About 4 months later, this new toaster broke, and we ended up resurrecting the old toaster from the garage.

This toaster seems to me to be a symbol of how our economy has changed over the past century. Sure, we have always had this capitalist system that depends on consumer spending, but I think that during the 50's we thought that in order to get consumers to keep buying, we had to invent better stuff. Not to make things that intentionally break and need to be replaced. But it didn't take long for a company to learn that if it didn't make repeat sales, they'd be out of business. So the market changed from "durable goods" to "disposable products" (or as I like to call them, cheap shit).

This capitalism-through-shoddy-workmanship seems deceptive. Dishonest.

It would be nice to blame the Chinese for this problem (as the newer toaster had a "Made in China" sticker on the bottom), but the Chinese are just giving American companies what they want, and you can't tell me that any American company asks for higher quality products from their Chinese sweatshops.

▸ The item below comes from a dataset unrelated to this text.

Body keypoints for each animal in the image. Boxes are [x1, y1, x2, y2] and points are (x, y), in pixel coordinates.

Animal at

I know, caveat emptor, and when I was in the market to replace my wife's toaster that broke, I wanted to buy something that I wouldn't have to replace in 4 months. I wanted something simple… no special features, no bells and no whistles. What could be simpler than a toaster, right?

But they don't make those anymore. At least not at any of the incarnations of consumer hell that I could find. They all have special hi-tech LEDs and lots of little features designed to break. So I did what just about every consumer does when faced with such a decision.

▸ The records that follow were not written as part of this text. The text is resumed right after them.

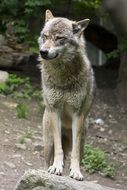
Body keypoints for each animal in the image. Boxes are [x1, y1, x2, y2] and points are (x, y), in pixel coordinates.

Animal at [38, 9, 94, 180]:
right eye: (45, 36)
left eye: (59, 38)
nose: (43, 52)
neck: (62, 76)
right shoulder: (54, 110)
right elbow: (59, 149)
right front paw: (56, 168)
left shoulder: (78, 115)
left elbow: (74, 153)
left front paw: (75, 172)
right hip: (48, 141)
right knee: (47, 159)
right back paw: (48, 169)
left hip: (82, 140)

I bought the cheapest one.

Now, I'm just waiting for the sucker to break. And I know exactly where it will, too. The temp-control knob that controls how light or dark the toast should be-- yeah, a simple mechanical timer-- indicates what the setting should be with a series of LED lights. As soon as that burns out, I'll never know the setting, and start burning my toast.

Every time I put a slice of bread in this toaster, I just expect it not to work.

My two-year daughter, while playing with the microwave, broke the glass plate that went inside. Normally, you'd think that this was just for cleaning out food mess, but in this case, the plate actually spins around to "ensure even cooking." Now everything is burning as I guess the internal calibration on the microwave expects this plate. I'm now faced with consumer crisis… to replace or not to replace.

What choice does a stupid consumer have? I don't know of any places around that fix appliances. I can't find this "part" on the internet. They don't sell parts anymore… even for something as simple as a breakable glass plate.

It is cheaper to replace than to fix, and herein lies the foundation of our economic system.

Do I live my life expecting every thing to break? Pretty much. It isn't that I'm that attached to these things… I'm just buddhistic enough not to be that attached, but I still have this sinking feeling in my stomach every time I put something that I shouldn't in a landfill. It borders on being a moral dillema. What good is recycling the junk mail that floods my house if I discard my appliances regularly?

I could live without, and often do, and oft I've been tempted by the ethereal glow of the Luddite. But quite simply, a microwave is cheaper to use to boil water for my tea than an electric stove.

My good ol' American know-how kicked in (or as I like to call it, my magiver skill), and I turned an ordinary dinner plate into a microwave platter, and the microwave is back in business… well, until the filament wears out.